Counting automation. Toxicologic pathologists will often engage in manual, counting activities as part of either discovery or toxicology studies. Example where ML algorithms have been used to automate these processes based on our own experience as well as published reports include counting mitoses, 15 ovarian corpora lutea or follicles, 16 apoptotic figures, AAV capsids, and specific inflammatory cell infiltrates (numbers of specific types of leukocytes). Specifically for using ML algorithms to identify and count ovarian follicles (Figure 1E) and mast cells and leukocytes (unpublished data), we have found both reproducibility and speed to be improved considerably using ML.

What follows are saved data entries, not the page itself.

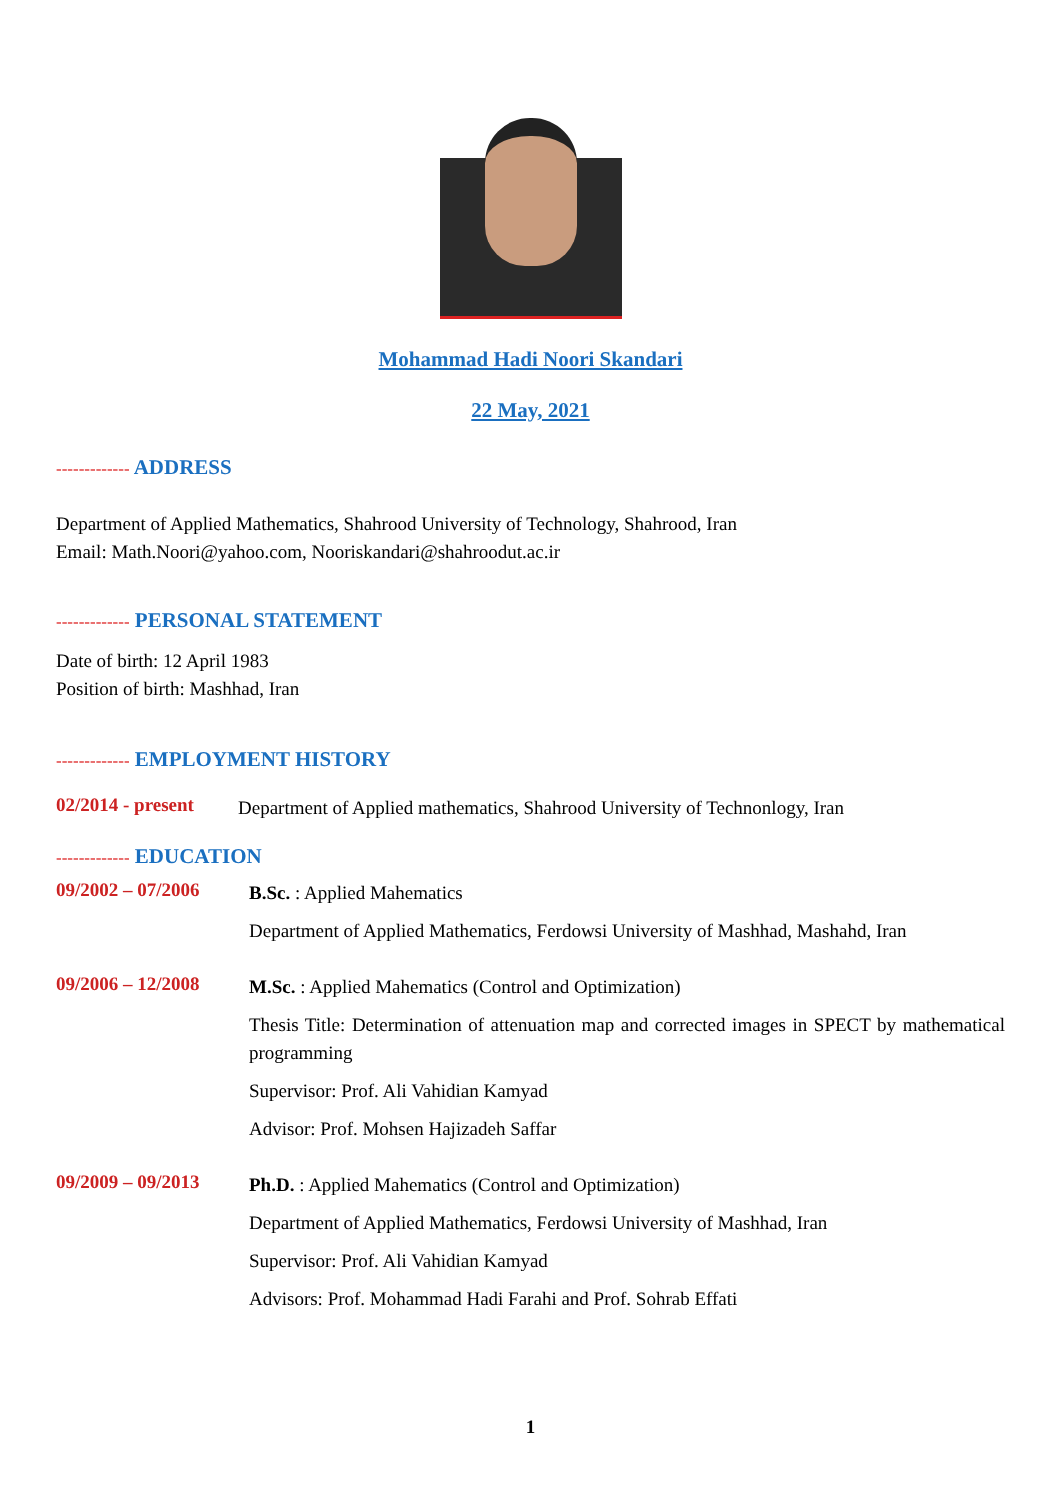Mohammad Hadi Noori Skandari
22 May, 2021
------------- ADDRESS
Department of Applied Mathematics, Shahrood University of Technology, Shahrood, Iran
Email: Math.Noori@yahoo.com, Nooriskandari@shahroodut.ac.ir
------------- PERSONAL STATEMENT
Date of birth: 12 April 1983
Position of birth: Mashhad, Iran
------------- EMPLOYMENT HISTORY
02/2014 - present
Department of Applied mathematics, Shahrood University of Technonlogy, Iran
------------- EDUCATION
09/2002 – 07/2006
B.Sc. : Applied Mahematics
Department of Applied Mathematics, Ferdowsi University of Mashhad, Mashahd, Iran
09/2006 – 12/2008
M.Sc. : Applied Mahematics (Control and Optimization)
Thesis Title: Determination of attenuation map and corrected images in SPECT by mathematical programming
Supervisor: Prof. Ali Vahidian Kamyad
Advisor: Prof. Mohsen Hajizadeh Saffar
09/2009 – 09/2013
Ph.D. : Applied Mahematics (Control and Optimization)
Department of Applied Mathematics, Ferdowsi University of Mashhad, Iran
Supervisor: Prof. Ali Vahidian Kamyad
Advisors: Prof. Mohammad Hadi Farahi and Prof. Sohrab Effati
1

Object measurements and quantification. As was the case for counting, certain discovery and toxicology study designs require quantitative measurements that are difficult and/or time-consuming to complete manually by the pathologist. The ML algorithms that can standardize and automate these quantitative changes would be beneficial to the pathology workflow. Examples include those described in this digital pathology special issue such as mammary gland epithelial proliferation, 10 hepatocellular hypertrophy, 13 and, in our own experience, an automated method for measuring nerve fiber axonal-G ratio (Figure 1F).

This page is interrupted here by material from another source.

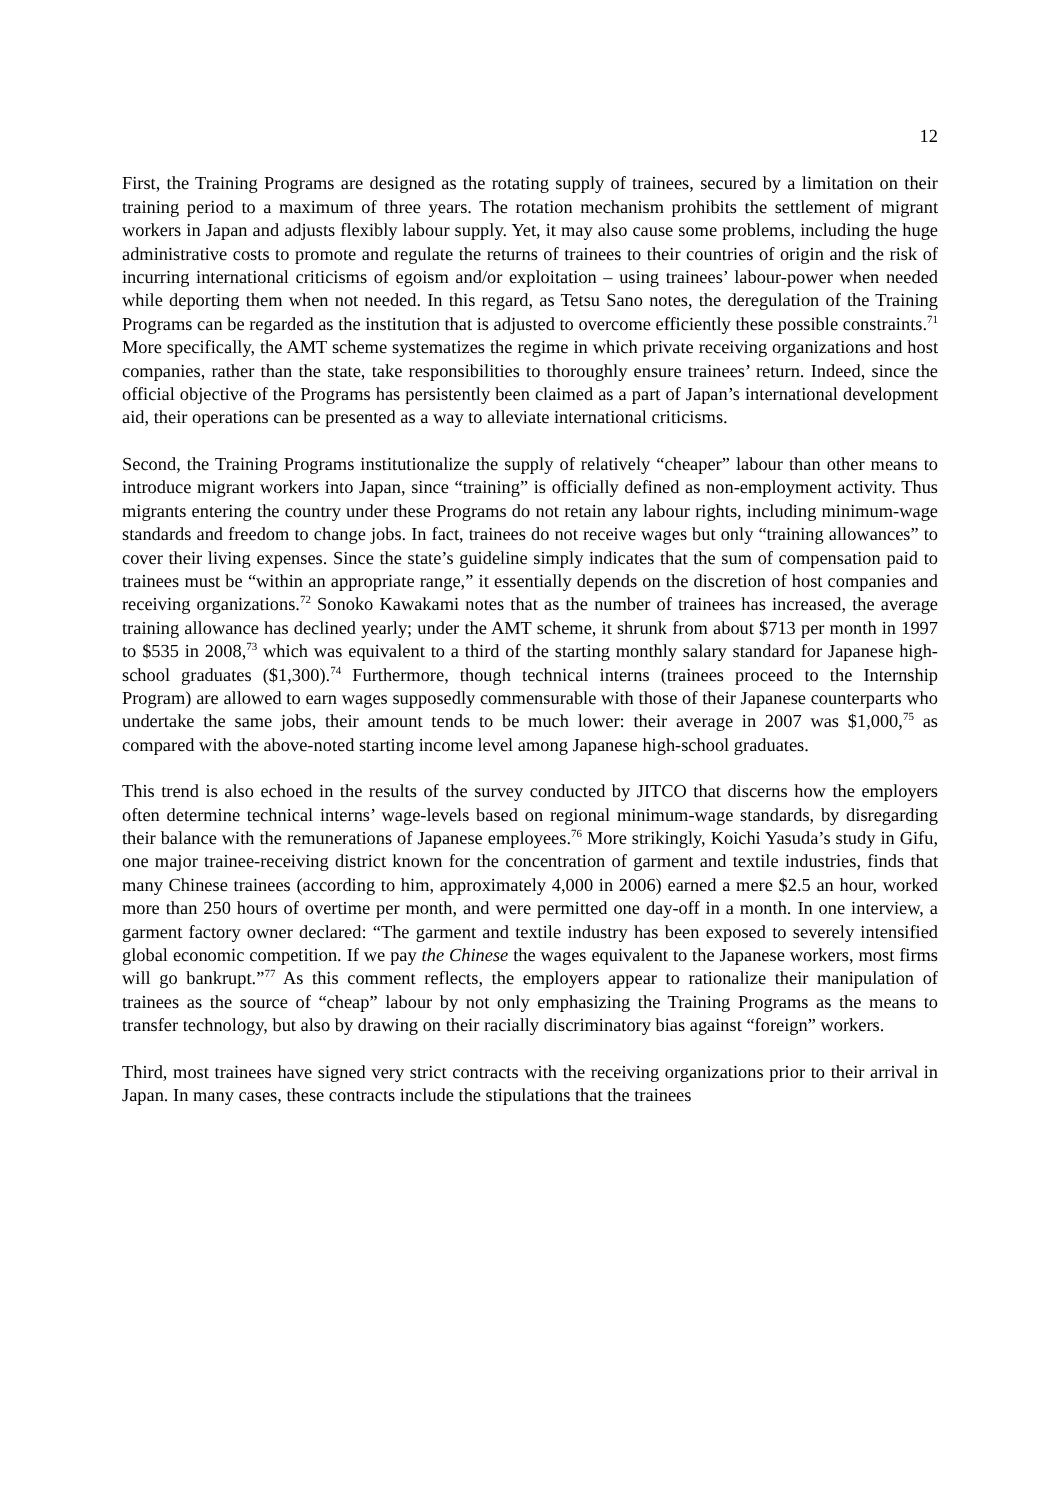12
First, the Training Programs are designed as the rotating supply of trainees, secured by a limitation on their training period to a maximum of three years. The rotation mechanism prohibits the settlement of migrant workers in Japan and adjusts flexibly labour supply. Yet, it may also cause some problems, including the huge administrative costs to promote and regulate the returns of trainees to their countries of origin and the risk of incurring international criticisms of egoism and/or exploitation – using trainees’ labour-power when needed while deporting them when not needed. In this regard, as Tetsu Sano notes, the deregulation of the Training Programs can be regarded as the institution that is adjusted to overcome efficiently these possible constraints.<sup>71</sup> More specifically, the AMT scheme systematizes the regime in which private receiving organizations and host companies, rather than the state, take responsibilities to thoroughly ensure trainees’ return. Indeed, since the official objective of the Programs has persistently been claimed as a part of Japan’s international development aid, their operations can be presented as a way to alleviate international criticisms.
Second, the Training Programs institutionalize the supply of relatively “cheaper” labour than other means to introduce migrant workers into Japan, since “training” is officially defined as non-employment activity. Thus migrants entering the country under these Programs do not retain any labour rights, including minimum-wage standards and freedom to change jobs. In fact, trainees do not receive wages but only “training allowances” to cover their living expenses. Since the state’s guideline simply indicates that the sum of compensation paid to trainees must be “within an appropriate range,” it essentially depends on the discretion of host companies and receiving organizations.<sup>72</sup> Sonoko Kawakami notes that as the number of trainees has increased, the average training allowance has declined yearly; under the AMT scheme, it shrunk from about $713 per month in 1997 to $535 in 2008,<sup>73</sup> which was equivalent to a third of the starting monthly salary standard for Japanese high-school graduates ($1,300).<sup>74</sup> Furthermore, though technical interns (trainees proceed to the Internship Program) are allowed to earn wages supposedly commensurable with those of their Japanese counterparts who undertake the same jobs, their amount tends to be much lower: their average in 2007 was $1,000,<sup>75</sup> as compared with the above-noted starting income level among Japanese high-school graduates.
This trend is also echoed in the results of the survey conducted by JITCO that discerns how the employers often determine technical interns’ wage-levels based on regional minimum-wage standards, by disregarding their balance with the remunerations of Japanese employees.<sup>76</sup> More strikingly, Koichi Yasuda’s study in Gifu, one major trainee-receiving district known for the concentration of garment and textile industries, finds that many Chinese trainees (according to him, approximately 4,000 in 2006) earned a mere $2.5 an hour, worked more than 250 hours of overtime per month, and were permitted one day-off in a month. In one interview, a garment factory owner declared: “The garment and textile industry has been exposed to severely intensified global economic competition. If we pay the Chinese the wages equivalent to the Japanese workers, most firms will go bankrupt.”<sup>77</sup> As this comment reflects, the employers appear to rationalize their manipulation of trainees as the source of “cheap” labour by not only emphasizing the Training Programs as the means to transfer technology, but also by drawing on their racially discriminatory bias against “foreign” workers.
Third, most trainees have signed very strict contracts with the receiving organizations prior to their arrival in Japan. In many cases, these contracts include the stipulations that the trainees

The emergence of the Clinical Laboratory Improvement Amendments qualified and validated AI applications in medical imaging and clinical diagnostic pathology has been motivated by the need to improve timelines and efficiency in clinical care. 17,18 Although our previous experience as well as the abovementioned examples suggest potential advantages for ML in driving efficiency and reproducibility in the digital toxicologic pathology workflow, we need to be careful and deliberate when considering ML. The ML needs to address well-defined, focused end points such as identification and characterization of specific changes in animal efficacy and safety models. 6 In our experience, the ML algorithms that appear most helpful in the workflow for a toxicological pathologic study evaluation are those that provide an automatic discrimination of normal and abnormal tissues (“abnormality detection”). Nonclinical safety studies present the pathologist with complex, multidomain data that drive the pathologist to make considerations on the safety of the investigated compound. Understanding and systematizing this complex series of mental queries and using it as a basis for training a computer to complete specific tasks, in an iterative manner, may bring us closer to developing ML tools for abnormality detection. This could significantly accelerate the pathologist’s review of normal and abnormal tissues and increase the transparency of the process based on the algorithm’s output.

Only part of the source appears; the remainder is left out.